# Work order:
Figure out the number of lines in the data that hold the string "вопрос". Reply with that figure only.

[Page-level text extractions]
┌────────

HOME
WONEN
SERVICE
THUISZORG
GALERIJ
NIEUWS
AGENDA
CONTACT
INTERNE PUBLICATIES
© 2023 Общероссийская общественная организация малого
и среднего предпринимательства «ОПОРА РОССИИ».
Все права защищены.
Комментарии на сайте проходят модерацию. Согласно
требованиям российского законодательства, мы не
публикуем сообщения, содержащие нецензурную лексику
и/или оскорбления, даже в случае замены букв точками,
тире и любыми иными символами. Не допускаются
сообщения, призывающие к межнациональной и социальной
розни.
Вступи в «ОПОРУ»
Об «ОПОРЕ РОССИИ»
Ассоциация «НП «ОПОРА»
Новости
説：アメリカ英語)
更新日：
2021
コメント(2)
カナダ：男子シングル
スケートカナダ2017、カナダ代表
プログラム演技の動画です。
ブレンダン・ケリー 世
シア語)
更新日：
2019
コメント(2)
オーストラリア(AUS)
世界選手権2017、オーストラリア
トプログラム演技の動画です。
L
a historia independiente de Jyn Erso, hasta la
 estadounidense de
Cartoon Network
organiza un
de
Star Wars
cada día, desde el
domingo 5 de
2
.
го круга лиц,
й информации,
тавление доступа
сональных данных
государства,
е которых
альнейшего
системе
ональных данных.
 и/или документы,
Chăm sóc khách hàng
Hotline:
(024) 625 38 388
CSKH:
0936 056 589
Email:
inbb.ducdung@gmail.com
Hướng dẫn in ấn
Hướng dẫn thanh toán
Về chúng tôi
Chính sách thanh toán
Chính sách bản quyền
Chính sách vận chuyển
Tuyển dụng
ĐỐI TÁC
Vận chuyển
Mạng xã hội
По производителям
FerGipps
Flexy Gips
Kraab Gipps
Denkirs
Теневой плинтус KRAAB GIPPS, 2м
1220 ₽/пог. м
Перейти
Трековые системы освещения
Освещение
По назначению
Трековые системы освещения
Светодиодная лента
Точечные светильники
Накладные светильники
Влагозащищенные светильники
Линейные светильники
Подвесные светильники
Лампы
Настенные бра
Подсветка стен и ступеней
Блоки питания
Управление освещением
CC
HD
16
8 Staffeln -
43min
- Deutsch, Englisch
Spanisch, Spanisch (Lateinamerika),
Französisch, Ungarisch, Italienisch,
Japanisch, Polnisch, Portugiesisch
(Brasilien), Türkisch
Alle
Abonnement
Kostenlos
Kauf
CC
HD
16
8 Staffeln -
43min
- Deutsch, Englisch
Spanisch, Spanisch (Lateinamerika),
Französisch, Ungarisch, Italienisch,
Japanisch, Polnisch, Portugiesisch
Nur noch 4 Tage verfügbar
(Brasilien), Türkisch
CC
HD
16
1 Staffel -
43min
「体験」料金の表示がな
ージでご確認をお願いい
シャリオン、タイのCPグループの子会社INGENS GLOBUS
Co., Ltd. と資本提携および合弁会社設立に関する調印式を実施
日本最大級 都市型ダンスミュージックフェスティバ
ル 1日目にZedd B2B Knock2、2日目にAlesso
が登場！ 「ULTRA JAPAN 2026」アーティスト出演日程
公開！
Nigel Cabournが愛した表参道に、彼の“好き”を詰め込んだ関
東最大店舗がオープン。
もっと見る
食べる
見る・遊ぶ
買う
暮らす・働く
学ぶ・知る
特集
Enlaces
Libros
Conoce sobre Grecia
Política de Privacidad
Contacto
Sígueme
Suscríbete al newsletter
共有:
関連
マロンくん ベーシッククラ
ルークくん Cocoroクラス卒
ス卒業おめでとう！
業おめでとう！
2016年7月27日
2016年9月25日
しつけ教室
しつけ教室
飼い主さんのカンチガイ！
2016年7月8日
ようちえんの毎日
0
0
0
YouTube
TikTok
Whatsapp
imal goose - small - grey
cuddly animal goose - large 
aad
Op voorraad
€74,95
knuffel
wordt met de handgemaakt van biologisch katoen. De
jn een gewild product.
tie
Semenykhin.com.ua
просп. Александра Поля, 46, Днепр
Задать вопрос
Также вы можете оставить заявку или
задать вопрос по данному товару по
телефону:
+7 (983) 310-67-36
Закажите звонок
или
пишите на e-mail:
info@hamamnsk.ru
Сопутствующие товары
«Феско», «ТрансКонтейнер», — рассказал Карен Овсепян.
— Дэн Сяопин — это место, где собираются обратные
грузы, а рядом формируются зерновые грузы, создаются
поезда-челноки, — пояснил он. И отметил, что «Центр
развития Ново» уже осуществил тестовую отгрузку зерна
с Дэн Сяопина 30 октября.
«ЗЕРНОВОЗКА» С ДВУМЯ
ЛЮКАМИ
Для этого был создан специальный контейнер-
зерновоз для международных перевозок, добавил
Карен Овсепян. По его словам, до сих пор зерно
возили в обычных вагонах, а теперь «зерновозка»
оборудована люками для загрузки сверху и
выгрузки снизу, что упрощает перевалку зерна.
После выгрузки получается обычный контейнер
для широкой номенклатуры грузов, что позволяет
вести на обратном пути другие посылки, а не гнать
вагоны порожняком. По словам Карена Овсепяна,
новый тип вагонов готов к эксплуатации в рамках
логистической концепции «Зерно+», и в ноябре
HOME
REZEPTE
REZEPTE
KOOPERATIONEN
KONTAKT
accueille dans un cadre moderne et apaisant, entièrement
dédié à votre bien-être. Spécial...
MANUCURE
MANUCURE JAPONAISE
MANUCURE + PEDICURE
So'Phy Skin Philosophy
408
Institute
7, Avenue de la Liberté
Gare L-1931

└────────

# Solution:
2